**Data supplied**.
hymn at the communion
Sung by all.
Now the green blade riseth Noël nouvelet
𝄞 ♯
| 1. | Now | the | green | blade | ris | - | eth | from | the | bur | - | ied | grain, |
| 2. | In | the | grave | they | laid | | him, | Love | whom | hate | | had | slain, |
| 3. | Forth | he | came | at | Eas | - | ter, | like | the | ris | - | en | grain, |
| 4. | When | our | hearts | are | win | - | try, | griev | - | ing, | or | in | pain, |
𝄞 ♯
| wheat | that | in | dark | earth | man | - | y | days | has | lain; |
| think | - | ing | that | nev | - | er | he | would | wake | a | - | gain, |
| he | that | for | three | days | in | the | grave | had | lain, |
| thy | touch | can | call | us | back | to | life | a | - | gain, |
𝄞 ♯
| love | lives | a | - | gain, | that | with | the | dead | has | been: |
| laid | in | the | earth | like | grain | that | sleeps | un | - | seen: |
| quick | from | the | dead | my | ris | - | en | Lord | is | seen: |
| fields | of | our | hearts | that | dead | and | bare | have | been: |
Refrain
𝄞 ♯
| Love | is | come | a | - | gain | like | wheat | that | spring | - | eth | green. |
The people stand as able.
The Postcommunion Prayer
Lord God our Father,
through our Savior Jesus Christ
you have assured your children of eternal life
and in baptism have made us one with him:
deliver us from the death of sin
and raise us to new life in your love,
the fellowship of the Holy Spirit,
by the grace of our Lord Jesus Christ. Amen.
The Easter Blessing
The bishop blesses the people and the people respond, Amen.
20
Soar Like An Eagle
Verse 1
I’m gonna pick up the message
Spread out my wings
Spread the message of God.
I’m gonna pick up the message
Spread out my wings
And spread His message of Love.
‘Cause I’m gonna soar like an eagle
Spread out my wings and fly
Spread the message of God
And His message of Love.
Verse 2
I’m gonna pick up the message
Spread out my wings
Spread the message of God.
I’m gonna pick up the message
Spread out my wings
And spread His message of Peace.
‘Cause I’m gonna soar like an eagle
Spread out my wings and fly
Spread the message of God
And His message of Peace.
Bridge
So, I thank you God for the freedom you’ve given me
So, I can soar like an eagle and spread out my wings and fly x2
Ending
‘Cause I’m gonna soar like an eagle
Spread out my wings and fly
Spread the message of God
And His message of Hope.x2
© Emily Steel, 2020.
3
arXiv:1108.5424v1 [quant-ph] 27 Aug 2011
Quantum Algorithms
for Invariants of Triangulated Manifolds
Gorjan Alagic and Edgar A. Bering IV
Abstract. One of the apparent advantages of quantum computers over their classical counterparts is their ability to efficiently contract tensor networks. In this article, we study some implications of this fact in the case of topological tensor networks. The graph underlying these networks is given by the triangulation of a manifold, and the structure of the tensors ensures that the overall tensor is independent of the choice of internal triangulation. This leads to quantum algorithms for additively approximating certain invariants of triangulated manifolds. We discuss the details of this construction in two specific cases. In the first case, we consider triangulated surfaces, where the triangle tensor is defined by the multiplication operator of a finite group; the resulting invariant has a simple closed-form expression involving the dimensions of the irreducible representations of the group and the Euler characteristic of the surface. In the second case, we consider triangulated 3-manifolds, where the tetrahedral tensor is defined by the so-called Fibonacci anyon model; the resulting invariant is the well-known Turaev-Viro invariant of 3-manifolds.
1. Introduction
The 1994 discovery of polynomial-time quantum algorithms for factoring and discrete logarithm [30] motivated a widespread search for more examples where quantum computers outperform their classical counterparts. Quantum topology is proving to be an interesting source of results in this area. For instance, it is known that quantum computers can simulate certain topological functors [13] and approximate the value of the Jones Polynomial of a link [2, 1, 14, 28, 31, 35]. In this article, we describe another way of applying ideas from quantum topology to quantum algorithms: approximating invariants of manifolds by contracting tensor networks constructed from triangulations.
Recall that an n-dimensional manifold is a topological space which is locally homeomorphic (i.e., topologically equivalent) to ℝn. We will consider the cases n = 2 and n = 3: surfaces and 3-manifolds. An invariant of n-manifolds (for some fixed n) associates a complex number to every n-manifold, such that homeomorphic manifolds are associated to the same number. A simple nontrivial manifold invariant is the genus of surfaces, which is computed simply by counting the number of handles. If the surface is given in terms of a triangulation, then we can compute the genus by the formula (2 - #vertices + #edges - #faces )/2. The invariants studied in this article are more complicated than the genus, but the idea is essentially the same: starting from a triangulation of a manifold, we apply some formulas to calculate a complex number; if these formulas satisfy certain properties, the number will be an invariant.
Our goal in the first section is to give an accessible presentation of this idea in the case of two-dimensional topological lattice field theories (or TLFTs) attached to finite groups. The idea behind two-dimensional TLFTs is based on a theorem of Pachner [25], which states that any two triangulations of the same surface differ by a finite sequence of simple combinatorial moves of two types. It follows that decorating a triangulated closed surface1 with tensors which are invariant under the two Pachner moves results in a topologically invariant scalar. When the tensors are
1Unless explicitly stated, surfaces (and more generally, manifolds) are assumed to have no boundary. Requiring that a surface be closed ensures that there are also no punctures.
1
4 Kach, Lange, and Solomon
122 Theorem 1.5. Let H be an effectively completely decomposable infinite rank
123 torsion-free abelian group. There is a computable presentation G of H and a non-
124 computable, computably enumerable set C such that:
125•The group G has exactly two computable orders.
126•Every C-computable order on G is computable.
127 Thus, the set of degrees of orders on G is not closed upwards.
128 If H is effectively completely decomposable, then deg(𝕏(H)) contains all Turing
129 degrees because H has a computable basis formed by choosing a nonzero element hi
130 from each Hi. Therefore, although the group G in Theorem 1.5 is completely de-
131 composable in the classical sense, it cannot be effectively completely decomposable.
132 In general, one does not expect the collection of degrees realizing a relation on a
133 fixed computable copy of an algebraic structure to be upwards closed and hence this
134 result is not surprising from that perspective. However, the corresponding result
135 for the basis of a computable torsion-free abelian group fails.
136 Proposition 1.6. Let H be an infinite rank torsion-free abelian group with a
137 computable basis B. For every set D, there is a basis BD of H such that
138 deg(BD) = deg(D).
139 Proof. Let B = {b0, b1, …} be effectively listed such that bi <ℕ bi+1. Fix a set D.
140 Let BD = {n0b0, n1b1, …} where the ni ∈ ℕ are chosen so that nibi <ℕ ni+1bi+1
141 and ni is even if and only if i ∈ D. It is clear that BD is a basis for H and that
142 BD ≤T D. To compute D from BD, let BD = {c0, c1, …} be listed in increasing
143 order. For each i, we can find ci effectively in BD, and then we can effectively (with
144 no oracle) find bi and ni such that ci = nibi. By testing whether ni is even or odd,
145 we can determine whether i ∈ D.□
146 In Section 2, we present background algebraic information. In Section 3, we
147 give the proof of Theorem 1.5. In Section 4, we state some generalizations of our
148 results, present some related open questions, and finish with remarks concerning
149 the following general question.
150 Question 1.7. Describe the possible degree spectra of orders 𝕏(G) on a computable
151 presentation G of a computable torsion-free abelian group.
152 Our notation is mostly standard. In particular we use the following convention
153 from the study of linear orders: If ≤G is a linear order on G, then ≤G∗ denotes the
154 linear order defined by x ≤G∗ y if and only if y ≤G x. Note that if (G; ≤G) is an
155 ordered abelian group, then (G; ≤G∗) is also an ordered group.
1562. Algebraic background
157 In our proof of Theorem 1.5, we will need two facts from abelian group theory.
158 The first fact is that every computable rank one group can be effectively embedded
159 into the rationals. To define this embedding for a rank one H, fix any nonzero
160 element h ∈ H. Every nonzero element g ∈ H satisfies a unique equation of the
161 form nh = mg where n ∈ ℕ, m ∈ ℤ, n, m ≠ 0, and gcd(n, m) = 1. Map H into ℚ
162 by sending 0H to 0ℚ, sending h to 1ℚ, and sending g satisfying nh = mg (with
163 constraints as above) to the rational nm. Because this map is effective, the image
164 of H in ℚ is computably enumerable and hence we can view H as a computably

**The task**.
Print only the lines running from the one with "161 form nh" to the final line of the data above, each exactly as it appears.

**Task response**.
161 form nh = mg where n ∈ ℕ, m ∈ ℤ, n, m ≠ 0, and gcd(n, m) = 1. Map H into ℚ
162 by sending 0H to 0ℚ, sending h to 1ℚ, and sending g satisfying nh = mg (with
163 constraints as above) to the rational nm. Because this map is effective, the image
164 of H in ℚ is computably enumerable and hence we can view H as a computably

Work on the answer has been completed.